── EXERCISE MATERIAL ──

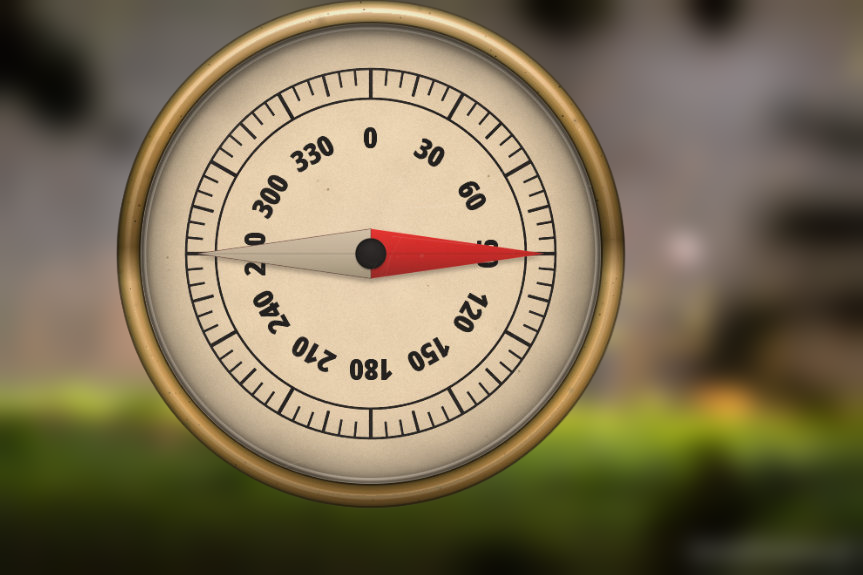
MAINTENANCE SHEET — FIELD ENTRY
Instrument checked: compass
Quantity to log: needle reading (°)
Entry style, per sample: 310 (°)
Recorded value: 90 (°)
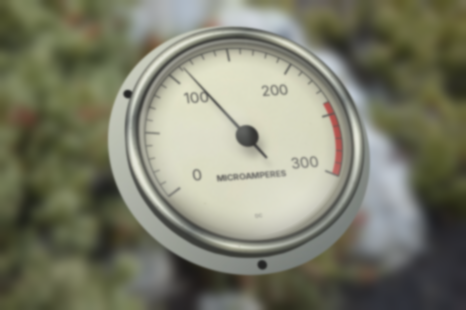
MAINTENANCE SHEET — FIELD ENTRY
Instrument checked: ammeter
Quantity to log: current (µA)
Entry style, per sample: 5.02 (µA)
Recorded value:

───

**EXERCISE**
Extract every text line from the rows above without any changes, and leave the pictures out of your answer.

**SOLUTION FOR THIS EXERCISE**
MAINTENANCE SHEET — FIELD ENTRY
Instrument checked: compass
Quantity to log: needle reading (°)
Entry style, per sample: 310 (°)
Recorded value: 90 (°)
MAINTENANCE SHEET — FIELD ENTRY
Instrument checked: ammeter
Quantity to log: current (µA)
Entry style, per sample: 5.02 (µA)
Recorded value:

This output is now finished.